Autism Across the Life Span Conference 2023

three groups of people, including two professional women talking, a family at a kitchen table and a classroom with a teacher kneeling next to a student. The text says Autism Across the Life Span, March 24, KU Edwards Campus

Registration closed for 2023 Autism Across the Life Span

Check back here for recordings of this year's sessions.

Autism Across the Life Span 2023, presented by the Kansas Center for Autism Research & Training (K-CART), is an opportunity for researchers, educators, students, providers, and autistic people and their families to learn from national autism experts. The in-person event will be from 8:30 a.m. to 3:30 p.m. March 24 at the KU Edwards Campus BEST Building in Overland Park.

Conference highlights include discussions on advancing inclusive research; resources and strategies for families of people with autism; managing medication and therapeutic intervention for co-occurring conditions with autism; transition from childhood to adolescence to young adulthood; health care access within rural and urban environments; and self-determination of career goals. The conference also will feature a panel discussion by women with autism on how this demographic has been historically overlooked within the autistic community. They will discuss neurodiversity, sexuality, relationships and community engagement.

Keynote speakers for the 2023 speakers are Elizabeth McGhee Hassrick, assistant professor with the Life Course Outcomes Research Program at the A.J. Drexel Autism Institute at Drexel University, and Lea K. Davis, associate professor of genetic medicine at Vanderbilt University Medical Center, and assistant professor of biomedical informatics, physiology and biophysics, and psychiatry and behavioral sciences at Vanderbilt.



2023 Keynote Speakers

Elizabeth McGhee Hassrick

Elizabeth McGhee Hassrick, Ph.D.

Associate Professor A. J. Drexel Autism Institute

Dr. McGhee Hassrick brings new ideas and opportunities for supporting autistic people by applying sociological ideas about relationships and society to the field of autism.

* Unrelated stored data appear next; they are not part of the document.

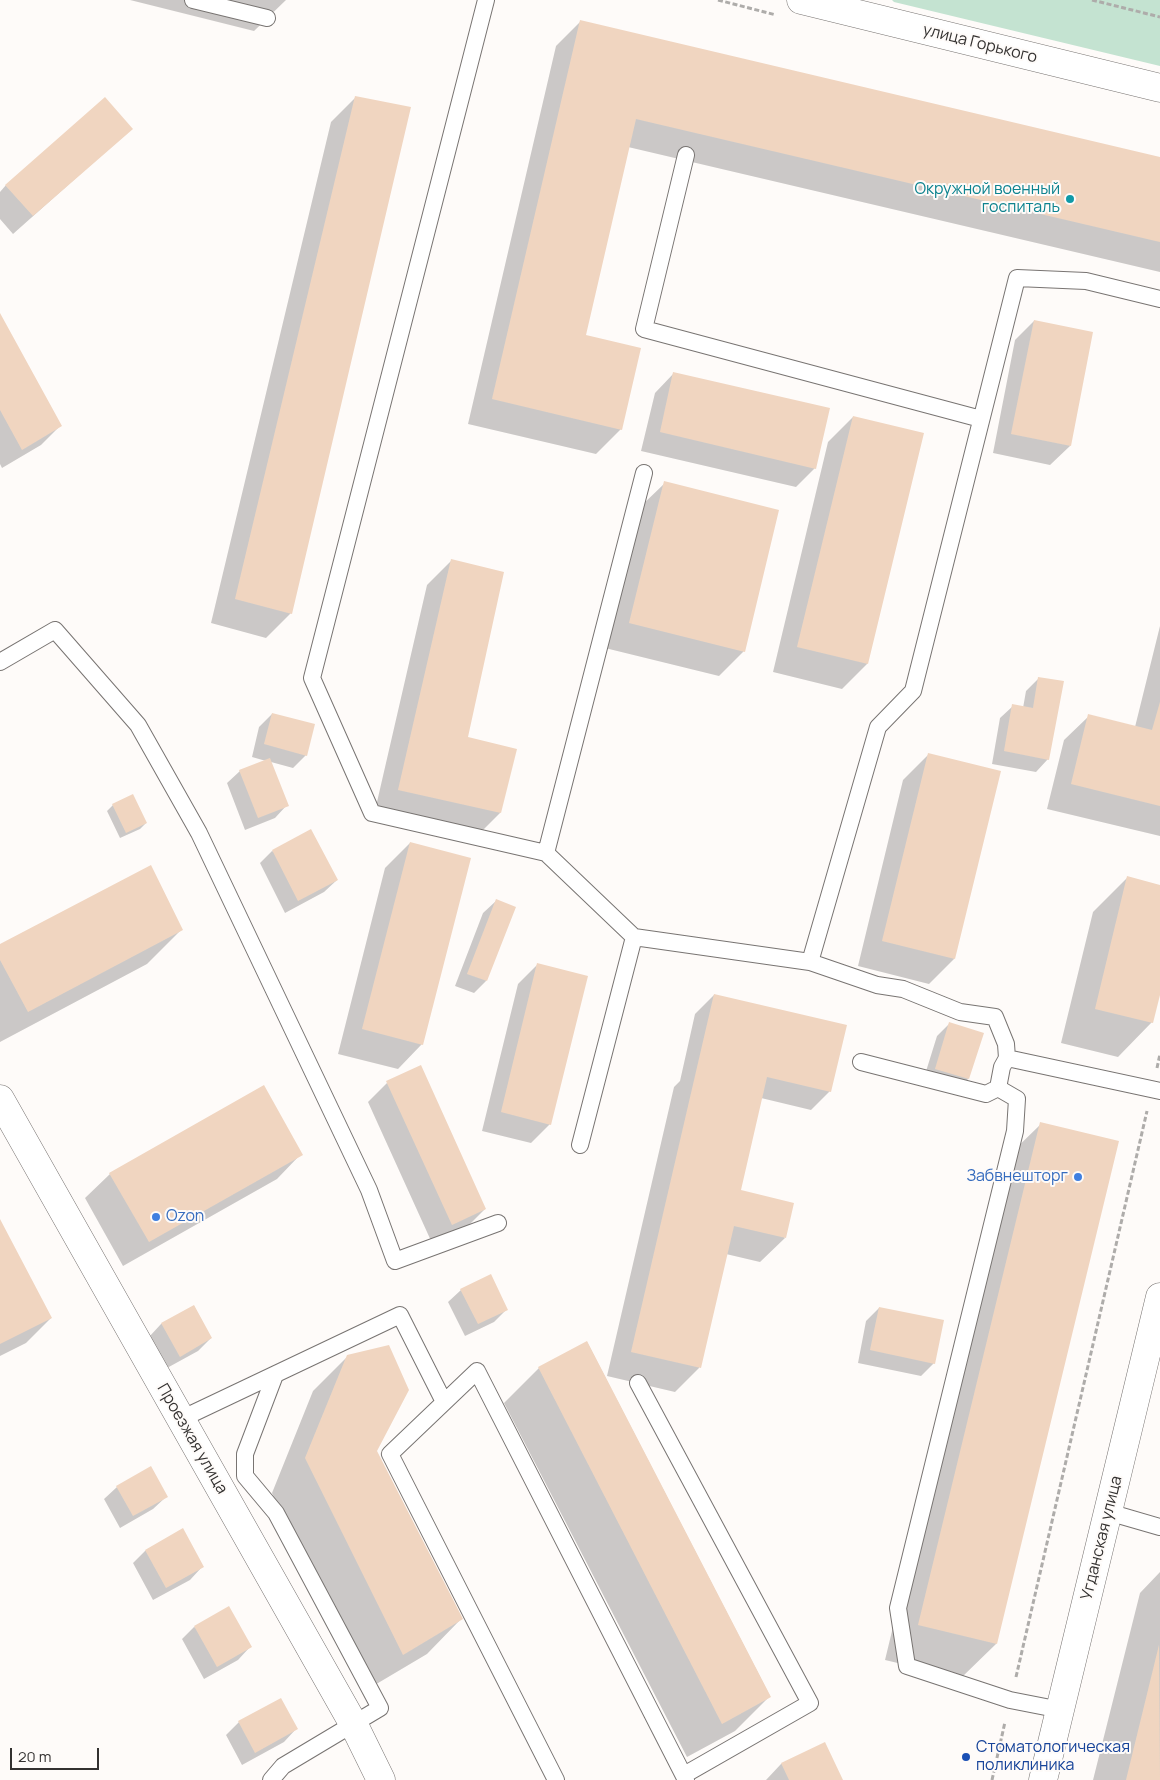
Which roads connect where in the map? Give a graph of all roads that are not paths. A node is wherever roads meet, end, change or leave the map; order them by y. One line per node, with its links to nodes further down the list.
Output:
1 (193, 0): 5 (lane)
2 (486, 0): 12 (lane)
3 (801, 0): 4 (street, улица Горького)
4 (839, 4): 6 (street, улица Горького)
5 (267, 18)
6 (1160, 88)
7 (686, 155): 9 (lane)
8 (1160, 299): 9 (lane)
9 (981, 419): 14 (lane)
10 (644, 474): 12 (lane)
11 (0, 662): 21 (lane)
12 (546, 853): 13 (lane)
13 (634, 937): 14 (lane); 20 (lane)
14 (810, 962): 15 (lane)
15 (1007, 1058): 17 (lane); 18 (lane)
16 (861, 1062): 17 (lane)
17 (998, 1088): 29 (lane)
18 (1156, 1090)
19 (0, 1099): 26 (street, Проезжая улица)
20 (580, 1145)
21 (498, 1223)
22 (1160, 1297): 27 (street, Угданская улица)
23 (275, 1375): 25 (lane); 26 (lane); 30 (lane)
24 (638, 1383): 31 (lane)
25 (444, 1402): 31 (lane); 34 (lane)
26 (181, 1419): 30 (street, Проезжая улица)
27 (1108, 1512): 28 (lane); 29 (street, Угданская улица)
28 (1160, 1526)
29 (1061, 1710): 35 (street, Угданская улица)
30 (354, 1725): 32 (lane); 33 (street, Проезжая улица)
31 (685, 1778)
32 (271, 1780)
33 (381, 1780)
34 (556, 1780)
35 (1043, 1780)

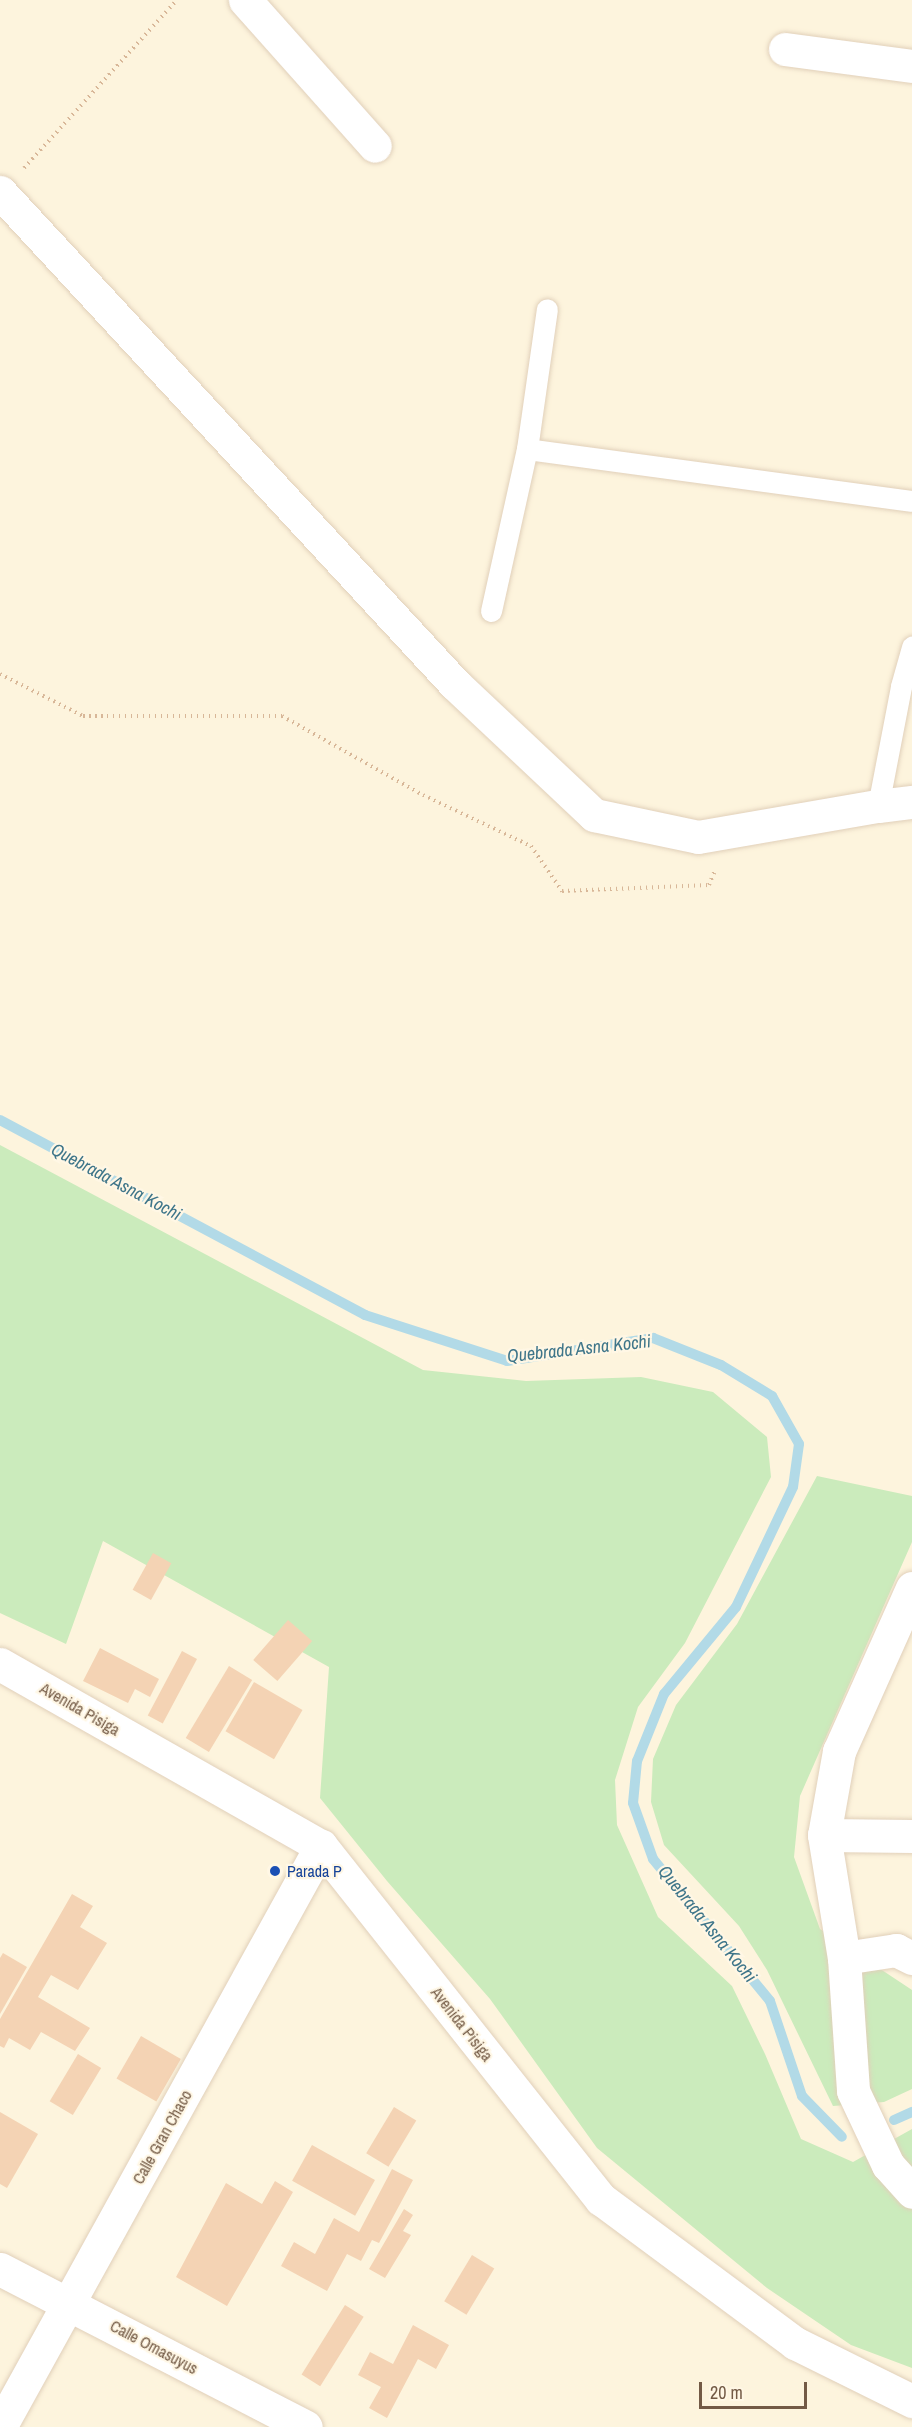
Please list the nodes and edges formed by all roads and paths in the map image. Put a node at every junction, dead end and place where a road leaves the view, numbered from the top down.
1 (177, 0) edge
2 (245, 0) edge
3 (785, 49) dead end
4 (912, 66) edge
5 (375, 146) dead end
6 (0, 193) edge
7 (547, 309) dead end
8 (527, 448) junction
9 (912, 501) edge
10 (490, 611) dead end
11 (912, 647) edge
12 (0, 674) edge
13 (912, 802) edge
14 (878, 806) junction
15 (730, 832) junction
16 (912, 1588) edge
17 (0, 1664) edge
18 (824, 1835) junction
19 (912, 1836) edge
20 (321, 1846) junction
21 (844, 1958) junction
22 (912, 1958) edge
23 (912, 2192) edge
24 (0, 2269) edge
25 (70, 2304) junction
26 (912, 2401) edge
27 (0, 2427) edge
28 (306, 2427) edge

1 - 6 path
2 - 5 street
3 - 4 street
6 - 15 street
7 - 8 lane
8 - 9 lane
8 - 10 lane
11 - 14 lane
12 - 15 path
13 - 14 street
14 - 15 street
16 - 18 street
17 - 20 street, Avenida Pisiga
18 - 19 street
18 - 21 street
20 - 25 street, Calle Gran Chaco
20 - 26 street, Avenida Pisiga
21 - 22 street
21 - 23 street
24 - 25 street, Calle Omasuyus
25 - 27 street, Calle Gran Chaco
25 - 28 street, Calle Omasuyus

Dr. McGhee Hassrick is an associate professor with the Life Course Outcomes Research Program at the A. J. Drexel Autism Institute. She received her masters and doctoral degrees in Sociology from the University of Chicago and a masters in Education from the University of New Mexico, Albuquerque. Before her career as an academic researcher, she was a classroom teacher for 10 years in public and private schools in the United States and abroad. She has held faculty research positions at the University of Chicago and Weill Cornell Medical College. Her research, investigating collaboration networks across home and school settings, has been published in peer review journals and funded by grants from the Health Resource and Services Administration, the National Science Foundation, the National Institute of Child Health and Human Development, the Spencer Foundation and the National Academy of Education.

Her work focuses on:

  1. identifying ecosystems of support that provide social capital for autistic people at different life stages;
  2. investigating social network interventions for autistic individuals, their families and providers in schools, districts and community organizations; and
  3. using network data to support collaborative networks among community, educational and service sector organizations that serve underrepresented autistic children, youth and adults and their families and communities.


Lea K. Davis

Lea K Davis,
Associate Professor of Medicine Associate Profesor, Biomedical Informatics
Assistant Professor, Biomedical Informatics; Physiology & Biophysics; Psychiatry and Behavioral Sciences
Vanderbilt University

Lea Davis is an Associate Professor of Genetic Medicine, Psychiatry and Behavioral Sciences, and Biomedical Informatics at Vanderbilt University Medical Center. Her lab works at the intersection of genetic epidemiology, psychiatry, and medical informatics to investigate the genetic basis of a wide range of mental health conditions. She is co-PI of the PsycheMERGE network which seeks to advance precision psychiatry through pre-translational psychiatric genomics research in an electronic health record (EHR) setting. Using data extracted from medical records and linked with genomic information, Dr. Davis’s group discovers how polygenic risk, rare variant risk, and environment interact to result in common psychiatric diagnoses and their comorbidities. A major effort in the Davis lab focuses on understanding the biological and environmental linkages between mental and physical health. In addition to her work in psychiatric genomics, Dr. Davis has a long-standing interest in research ethics, genomic privacy, and furthering social justice through science. She is a member of the International Society of Psychiatric Genetics Ethics, Position, and Policy committee, the Inclusion, Diversity, and Equity in Action (IDEA) committee, and is an elected member of the ISPG Board of Directors.